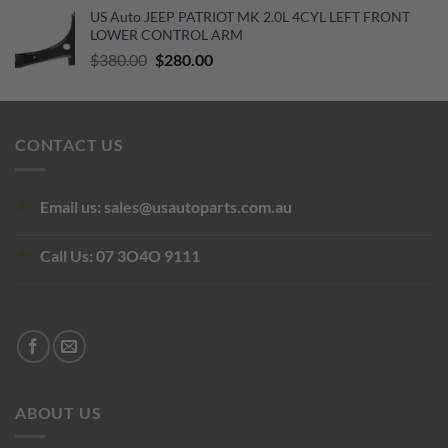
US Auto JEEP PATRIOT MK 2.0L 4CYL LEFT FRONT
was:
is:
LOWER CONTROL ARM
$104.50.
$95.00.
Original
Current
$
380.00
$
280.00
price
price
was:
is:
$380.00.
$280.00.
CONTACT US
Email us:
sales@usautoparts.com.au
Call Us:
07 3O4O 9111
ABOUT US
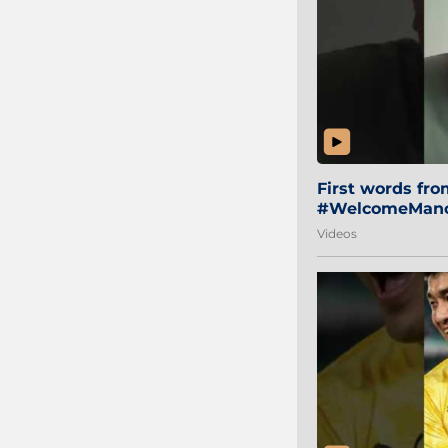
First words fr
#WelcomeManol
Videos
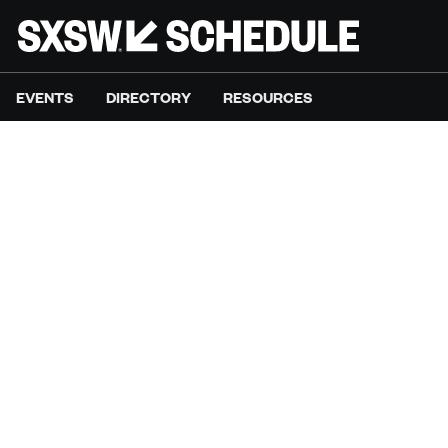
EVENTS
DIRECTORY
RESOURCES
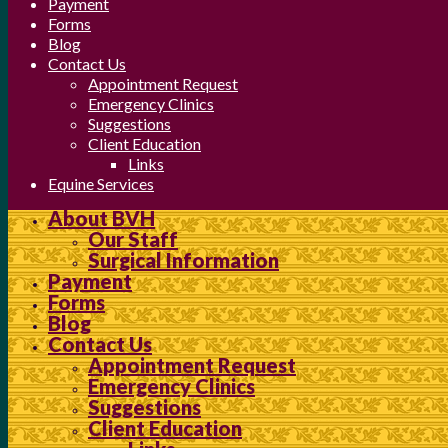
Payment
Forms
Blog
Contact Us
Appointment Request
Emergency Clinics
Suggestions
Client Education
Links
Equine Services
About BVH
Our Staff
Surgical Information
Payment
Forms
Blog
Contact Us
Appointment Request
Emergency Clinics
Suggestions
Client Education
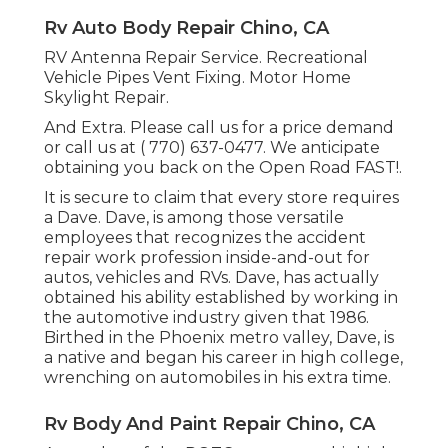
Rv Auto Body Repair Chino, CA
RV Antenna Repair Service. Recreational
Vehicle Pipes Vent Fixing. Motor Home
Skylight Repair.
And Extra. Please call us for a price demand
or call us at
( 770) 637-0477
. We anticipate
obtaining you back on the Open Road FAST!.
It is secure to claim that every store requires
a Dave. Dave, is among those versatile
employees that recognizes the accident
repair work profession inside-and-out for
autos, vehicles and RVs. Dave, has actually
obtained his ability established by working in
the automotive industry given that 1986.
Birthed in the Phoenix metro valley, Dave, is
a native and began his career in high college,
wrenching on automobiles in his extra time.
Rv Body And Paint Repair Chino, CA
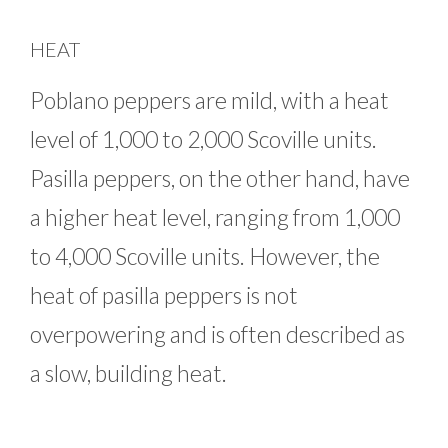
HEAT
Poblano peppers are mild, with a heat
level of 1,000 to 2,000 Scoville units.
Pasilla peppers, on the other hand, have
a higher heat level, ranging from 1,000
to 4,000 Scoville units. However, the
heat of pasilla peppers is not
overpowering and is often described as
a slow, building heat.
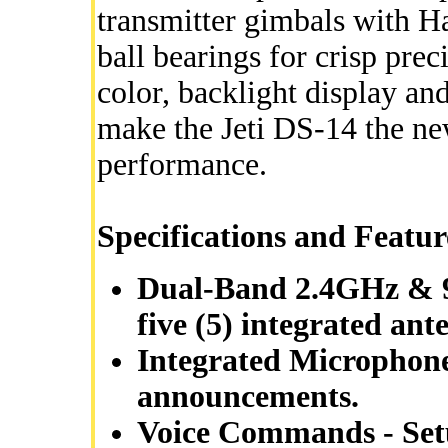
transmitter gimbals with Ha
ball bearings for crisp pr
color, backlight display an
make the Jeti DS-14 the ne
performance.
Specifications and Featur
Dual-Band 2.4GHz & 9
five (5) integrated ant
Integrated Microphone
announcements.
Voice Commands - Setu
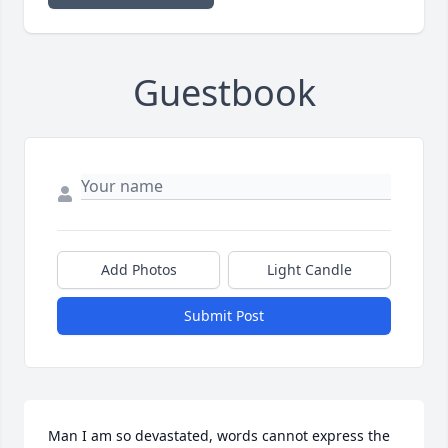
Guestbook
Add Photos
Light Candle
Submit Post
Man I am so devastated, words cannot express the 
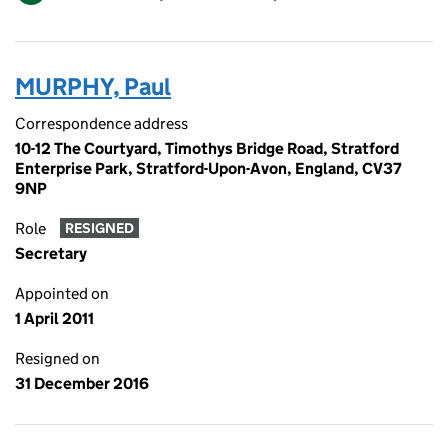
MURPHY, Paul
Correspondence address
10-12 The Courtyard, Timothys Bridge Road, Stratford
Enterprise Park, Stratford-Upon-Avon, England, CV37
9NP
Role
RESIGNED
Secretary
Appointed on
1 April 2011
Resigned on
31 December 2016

**WORK TASK**
Pick out every line of the material that contains the word "Body", and copy each one in full.

**WRITTEN REPLY**
Rv Auto Body Repair Chino, CA
Rv Body And Paint Repair Chino, CA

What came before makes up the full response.